[Start of Attachment]

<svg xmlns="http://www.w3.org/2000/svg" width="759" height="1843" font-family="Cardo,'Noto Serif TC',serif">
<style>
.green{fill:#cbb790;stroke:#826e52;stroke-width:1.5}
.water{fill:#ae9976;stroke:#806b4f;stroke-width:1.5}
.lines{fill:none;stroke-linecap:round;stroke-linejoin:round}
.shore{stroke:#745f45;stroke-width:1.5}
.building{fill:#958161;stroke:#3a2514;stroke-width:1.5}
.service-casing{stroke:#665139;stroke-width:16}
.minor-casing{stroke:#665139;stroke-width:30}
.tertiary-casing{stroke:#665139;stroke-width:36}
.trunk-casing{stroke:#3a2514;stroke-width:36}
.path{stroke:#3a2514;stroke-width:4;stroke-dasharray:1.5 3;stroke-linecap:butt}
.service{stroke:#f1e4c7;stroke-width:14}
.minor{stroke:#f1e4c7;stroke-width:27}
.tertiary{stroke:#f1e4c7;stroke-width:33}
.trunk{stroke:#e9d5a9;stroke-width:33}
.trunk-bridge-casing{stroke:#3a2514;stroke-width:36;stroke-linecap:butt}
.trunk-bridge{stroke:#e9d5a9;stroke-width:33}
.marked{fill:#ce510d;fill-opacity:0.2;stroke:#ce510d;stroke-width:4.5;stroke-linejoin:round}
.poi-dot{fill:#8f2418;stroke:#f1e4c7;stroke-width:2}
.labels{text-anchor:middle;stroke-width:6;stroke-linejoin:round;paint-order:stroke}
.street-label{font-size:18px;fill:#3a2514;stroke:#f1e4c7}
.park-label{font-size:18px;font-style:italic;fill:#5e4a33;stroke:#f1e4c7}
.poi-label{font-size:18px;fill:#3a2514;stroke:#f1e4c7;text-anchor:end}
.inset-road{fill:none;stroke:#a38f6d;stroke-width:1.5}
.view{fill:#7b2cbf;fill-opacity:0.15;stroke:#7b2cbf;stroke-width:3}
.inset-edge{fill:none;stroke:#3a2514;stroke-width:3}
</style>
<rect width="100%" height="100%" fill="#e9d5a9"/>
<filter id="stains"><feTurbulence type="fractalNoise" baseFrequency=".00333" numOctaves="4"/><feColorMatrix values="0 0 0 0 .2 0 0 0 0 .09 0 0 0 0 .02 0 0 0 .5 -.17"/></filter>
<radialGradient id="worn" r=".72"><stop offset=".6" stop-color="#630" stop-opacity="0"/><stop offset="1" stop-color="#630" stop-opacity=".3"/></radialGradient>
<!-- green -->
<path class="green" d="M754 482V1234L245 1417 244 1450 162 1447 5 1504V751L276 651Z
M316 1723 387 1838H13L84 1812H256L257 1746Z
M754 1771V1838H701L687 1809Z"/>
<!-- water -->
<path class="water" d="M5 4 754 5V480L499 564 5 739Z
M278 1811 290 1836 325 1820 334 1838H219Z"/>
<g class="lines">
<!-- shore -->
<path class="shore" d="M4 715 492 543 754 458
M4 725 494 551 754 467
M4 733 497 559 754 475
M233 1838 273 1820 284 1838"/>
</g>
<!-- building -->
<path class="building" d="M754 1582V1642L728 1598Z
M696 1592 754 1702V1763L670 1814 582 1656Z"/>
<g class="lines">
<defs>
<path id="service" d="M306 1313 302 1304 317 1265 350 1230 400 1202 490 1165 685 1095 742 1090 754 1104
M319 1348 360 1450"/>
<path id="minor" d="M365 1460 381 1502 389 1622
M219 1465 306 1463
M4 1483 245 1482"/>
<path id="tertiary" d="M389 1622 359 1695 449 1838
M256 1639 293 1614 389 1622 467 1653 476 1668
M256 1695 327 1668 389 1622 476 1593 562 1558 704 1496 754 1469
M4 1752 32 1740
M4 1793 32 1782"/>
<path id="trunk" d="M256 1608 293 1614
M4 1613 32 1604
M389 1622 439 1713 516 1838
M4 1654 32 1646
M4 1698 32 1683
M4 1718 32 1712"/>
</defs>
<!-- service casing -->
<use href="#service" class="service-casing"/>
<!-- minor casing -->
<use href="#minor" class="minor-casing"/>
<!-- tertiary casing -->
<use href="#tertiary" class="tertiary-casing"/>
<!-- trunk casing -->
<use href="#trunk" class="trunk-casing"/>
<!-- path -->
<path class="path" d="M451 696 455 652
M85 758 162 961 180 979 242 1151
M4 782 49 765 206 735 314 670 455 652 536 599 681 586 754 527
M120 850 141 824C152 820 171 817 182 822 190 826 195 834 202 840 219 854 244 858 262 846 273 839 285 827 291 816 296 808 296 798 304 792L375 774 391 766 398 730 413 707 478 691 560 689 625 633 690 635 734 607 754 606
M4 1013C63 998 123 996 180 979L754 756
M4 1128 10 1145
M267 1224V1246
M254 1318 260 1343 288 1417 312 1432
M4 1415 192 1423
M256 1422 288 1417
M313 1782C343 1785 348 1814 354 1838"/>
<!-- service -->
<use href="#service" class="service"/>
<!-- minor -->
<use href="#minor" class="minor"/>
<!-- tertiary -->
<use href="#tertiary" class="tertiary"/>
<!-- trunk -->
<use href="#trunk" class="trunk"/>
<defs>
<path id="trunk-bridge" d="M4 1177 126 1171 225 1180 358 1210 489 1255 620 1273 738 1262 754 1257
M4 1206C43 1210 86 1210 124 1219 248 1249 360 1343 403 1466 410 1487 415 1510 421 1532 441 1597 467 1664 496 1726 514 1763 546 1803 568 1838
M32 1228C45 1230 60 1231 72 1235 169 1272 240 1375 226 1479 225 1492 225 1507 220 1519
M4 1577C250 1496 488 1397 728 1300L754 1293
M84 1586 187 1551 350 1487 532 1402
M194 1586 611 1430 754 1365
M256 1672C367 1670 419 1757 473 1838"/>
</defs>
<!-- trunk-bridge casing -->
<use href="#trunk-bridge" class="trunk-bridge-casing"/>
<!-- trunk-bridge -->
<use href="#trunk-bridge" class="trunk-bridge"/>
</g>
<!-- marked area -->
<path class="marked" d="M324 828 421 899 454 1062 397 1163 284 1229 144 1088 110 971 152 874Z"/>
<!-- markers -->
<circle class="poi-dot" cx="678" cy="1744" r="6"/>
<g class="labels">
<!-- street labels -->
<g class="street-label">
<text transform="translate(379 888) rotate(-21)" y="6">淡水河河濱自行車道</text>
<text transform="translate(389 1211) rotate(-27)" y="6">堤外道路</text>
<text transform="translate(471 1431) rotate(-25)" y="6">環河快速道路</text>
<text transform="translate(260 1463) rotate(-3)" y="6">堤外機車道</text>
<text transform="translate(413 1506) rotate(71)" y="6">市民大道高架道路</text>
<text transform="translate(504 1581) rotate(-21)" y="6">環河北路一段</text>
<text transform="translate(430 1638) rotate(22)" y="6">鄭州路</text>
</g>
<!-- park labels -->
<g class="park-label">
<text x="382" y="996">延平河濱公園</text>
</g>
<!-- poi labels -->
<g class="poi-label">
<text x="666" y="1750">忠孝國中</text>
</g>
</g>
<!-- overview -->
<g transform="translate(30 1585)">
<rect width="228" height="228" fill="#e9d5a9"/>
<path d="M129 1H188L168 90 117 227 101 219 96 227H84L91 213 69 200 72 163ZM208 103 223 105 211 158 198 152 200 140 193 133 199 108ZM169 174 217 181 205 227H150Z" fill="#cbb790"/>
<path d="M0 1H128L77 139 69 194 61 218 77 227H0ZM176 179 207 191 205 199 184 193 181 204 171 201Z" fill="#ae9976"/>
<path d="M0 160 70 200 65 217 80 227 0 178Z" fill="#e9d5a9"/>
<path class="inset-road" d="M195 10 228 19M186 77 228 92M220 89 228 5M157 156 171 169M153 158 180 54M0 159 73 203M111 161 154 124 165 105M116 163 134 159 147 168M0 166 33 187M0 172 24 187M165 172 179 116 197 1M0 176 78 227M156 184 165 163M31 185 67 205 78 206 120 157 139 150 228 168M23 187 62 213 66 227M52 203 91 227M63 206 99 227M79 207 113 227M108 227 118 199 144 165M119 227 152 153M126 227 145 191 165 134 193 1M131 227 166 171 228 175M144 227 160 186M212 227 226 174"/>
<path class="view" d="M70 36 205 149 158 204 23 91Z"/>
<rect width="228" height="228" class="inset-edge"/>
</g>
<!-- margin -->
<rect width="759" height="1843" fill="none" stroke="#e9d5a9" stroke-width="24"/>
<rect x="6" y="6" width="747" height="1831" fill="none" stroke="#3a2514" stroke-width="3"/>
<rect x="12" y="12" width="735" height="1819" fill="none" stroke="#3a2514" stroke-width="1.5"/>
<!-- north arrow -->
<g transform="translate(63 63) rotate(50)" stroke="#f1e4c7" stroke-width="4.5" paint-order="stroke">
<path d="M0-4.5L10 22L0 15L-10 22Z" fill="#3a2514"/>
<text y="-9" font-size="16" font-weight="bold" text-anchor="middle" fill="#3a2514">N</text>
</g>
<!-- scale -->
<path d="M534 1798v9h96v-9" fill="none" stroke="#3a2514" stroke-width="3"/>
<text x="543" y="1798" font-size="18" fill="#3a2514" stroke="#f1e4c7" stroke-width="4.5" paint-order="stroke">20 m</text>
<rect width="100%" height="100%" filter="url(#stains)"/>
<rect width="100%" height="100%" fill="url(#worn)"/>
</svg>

[End of Attachment]

• [What is needed]: Please filter the listing down to lines that include the word "middle".

• [Exercise answer]:
.labels{text-anchor:middle;stroke-width:6;stroke-linejoin:round;paint-order:stroke}
<text y="-9" font-size="16" font-weight="bold" text-anchor="middle" fill="#3a2514">N</text>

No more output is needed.